Can we relate to your story situation? For me, love stories that are the most interesting are those where the two in love differ in background that the background threatens to tear them apart: (race, religion, economic class). Can this love affair be used to mend the background’s differences such as Race for example. Race, whereby the pigment of ones skin is used as an excuse to blame the good or bad people DO.
In the romance story, can the couple, albeit the author, weave a goal that would prove to the town that their racial differences are just a cover for good vs. evil, or economic resources (thus the town could accept a mixed race marriage? The author could show that race is really the haves vs that have-nots, and whatever the race of the have-nots is always blamed for the side effects of being poor: crime, broken families. The reality is that the skin pigment has nothing to do with it.

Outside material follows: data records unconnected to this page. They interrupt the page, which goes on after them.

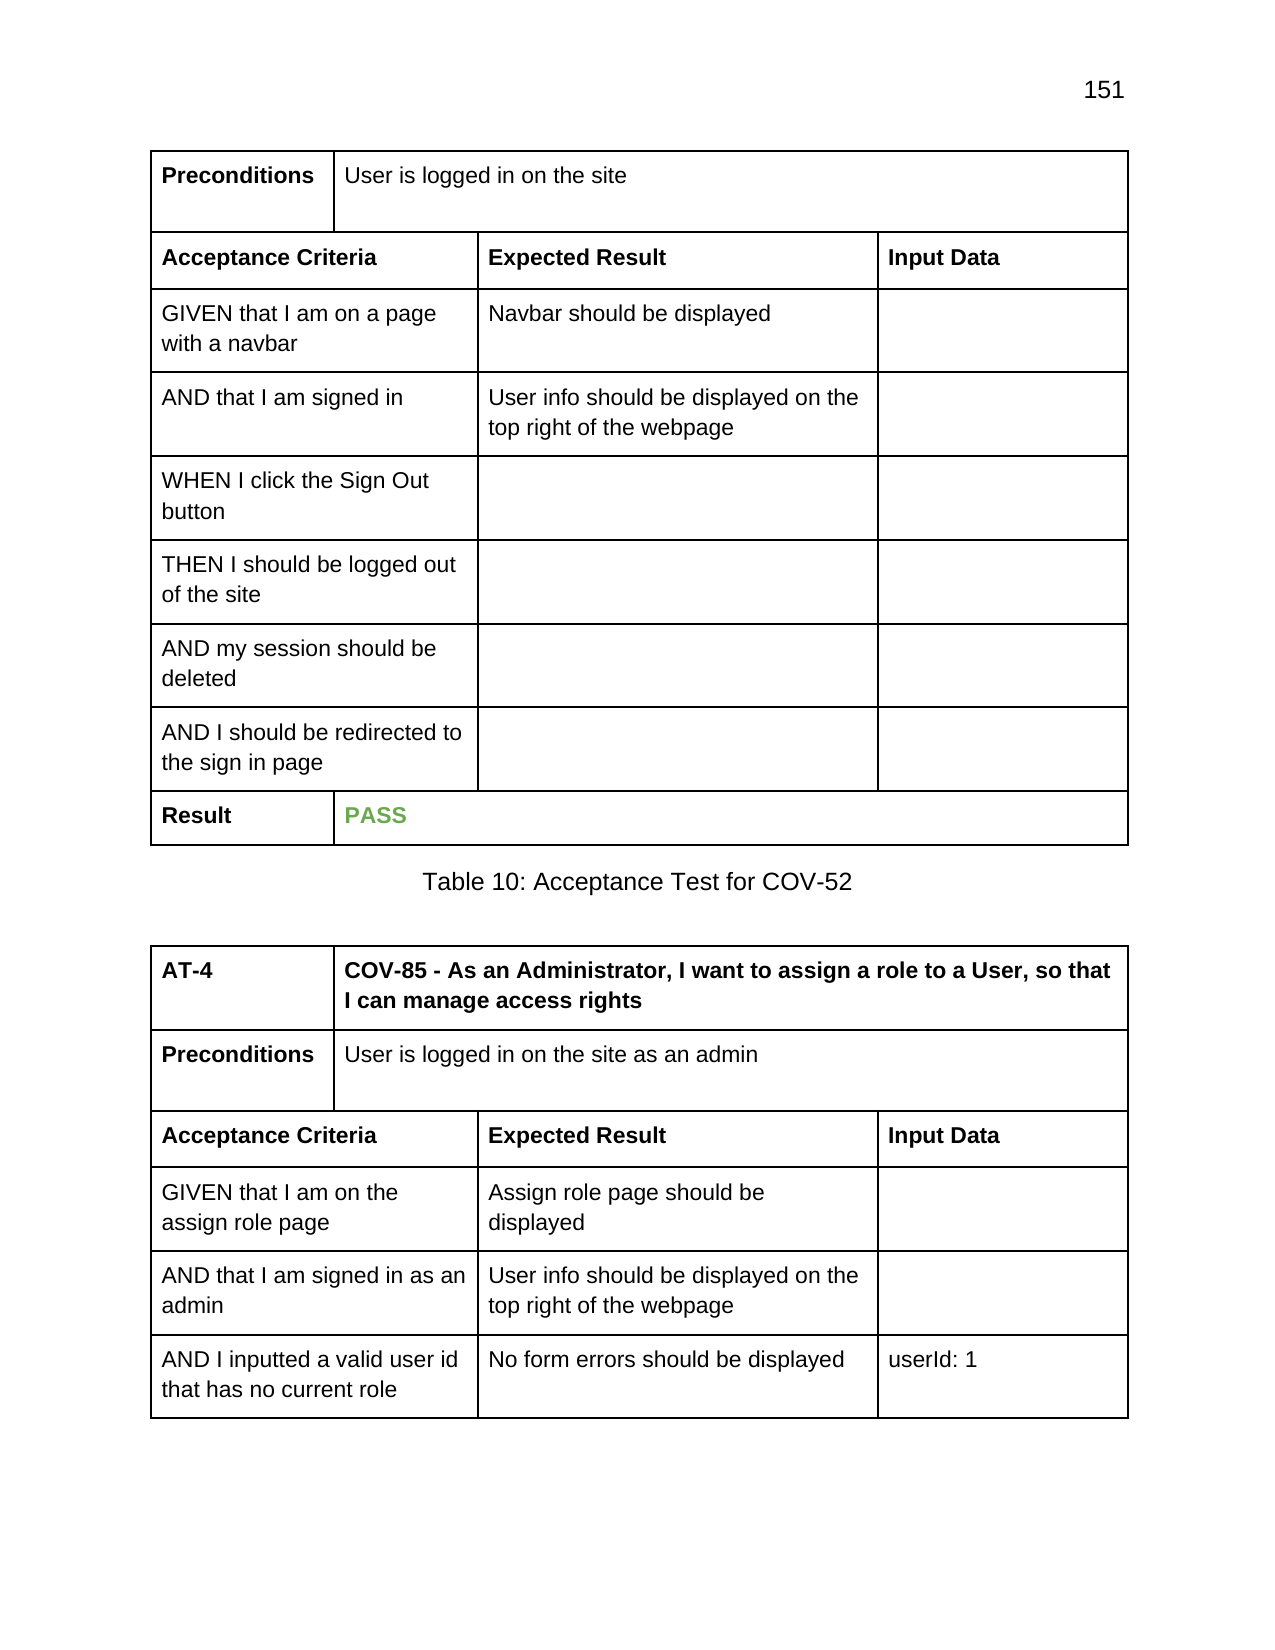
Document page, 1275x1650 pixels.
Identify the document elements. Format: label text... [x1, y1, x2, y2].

table_cell [479, 541, 877, 622]
table_header AT-4 [152, 947, 333, 1028]
table_cell [879, 625, 1127, 706]
table_cell User is logged in on the site as an admin [335, 1031, 1127, 1110]
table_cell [479, 1336, 877, 1417]
table_cell [879, 541, 1127, 622]
table_cell User info should be displayed on the top right of the webpage [479, 373, 877, 455]
table_cell THEN I should be logged out of the site [152, 541, 477, 622]
table_cell WHEN I click the Sign Out button [152, 457, 477, 539]
table_cell [879, 1252, 1127, 1333]
table_cell [879, 290, 1127, 371]
table_cell AND that I am signed in [152, 373, 477, 455]
table_cell Assign role page should be displayed [479, 1168, 877, 1250]
table_cell [879, 708, 1127, 790]
table_cell Expected Result [479, 1112, 877, 1166]
table_cell AND I inputted a valid user id that has no current role [152, 1336, 477, 1417]
table_cell User is logged in on the site [335, 152, 1127, 231]
text Table 10: Acceptance Test for COV-52 [150, 866, 1125, 895]
table_header COV-85 - As an Administrator, I want to assign a role to a User, so that I can manage access rights [335, 947, 1127, 1028]
table_cell Result [152, 792, 333, 843]
table_cell Navbar should be displayed [479, 290, 877, 371]
table_cell [479, 625, 877, 706]
table_cell Input Data [879, 1112, 1127, 1166]
table_cell userId: 1 [879, 1336, 1127, 1417]
table_cell AND that I am signed in as an admin [152, 1252, 477, 1333]
table_cell [879, 1168, 1127, 1250]
table_cell GIVEN that I am on the assign role page [152, 1168, 477, 1250]
table_cell PASS [335, 792, 1127, 843]
table_cell AND my session should be deleted [152, 625, 477, 706]
table_cell [479, 457, 877, 539]
table_cell [479, 708, 877, 790]
table_cell [879, 457, 1127, 539]
table_cell User info should be displayed on the top right of the webpage [479, 1252, 877, 1333]
table_cell Preconditions [152, 152, 333, 231]
table_cell Preconditions [152, 1031, 333, 1110]
table_cell GIVEN that I am on a page with a navbar [152, 290, 477, 371]
table_cell Acceptance Criteria [152, 233, 477, 287]
table_cell Expected Result [479, 233, 877, 287]
table_cell Acceptance Criteria [152, 1112, 477, 1166]
table_cell [879, 373, 1127, 455]
table_cell AND I should be redirected to the sign in page [152, 708, 477, 790]
table_cell Input Data [879, 233, 1127, 287]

Larry, your “The $49 Quick Hit Concept Analysis Questionnaire” is a great value to an author firing up a story. Can’t tell you how many authors I’ve run into over the last few years who would have heard your expertise BEFORE they wrote the book.
Kerry
Great article that I wish I understood years ago. In fact, I could have been a case study four years ago when you (Larry) critiqued a couple of my early works. It was a tough lesson but it made me better. Thank you!
DUH! Of course I got the words concept and premise mixed up, further confusing others, I would guess. Please replace the word “concept” with the word “premise” in my comment above. Sorry about that. My fingers aren’t awake yet.
As authors, we’re used to writing enticing blurbs—or chapter cliffhangers—that raise questions rather than giving answers. In contrast, putting our story concept into words requires that we state the main problem facing our protagonist, reveal how the protagonist intends to solve the problem, and explain what serious outcome there might be if he/she doesn’t solve it.
Speaking from experience, it’s hard for an author to let someone like Larry into their brains, even though we might have asked for his help. I applaud this case-study author for being brave enough to do that and for sharing her study with us. I suspect she already knows her full concept but didn’t state it properly. Which gave Larry an opportunity to explain the important difference between a situation and a dramatic arc. And gave us all an opportunity to learn a bit more about how to write a story concept. Thank you, author. Thank you, Larry!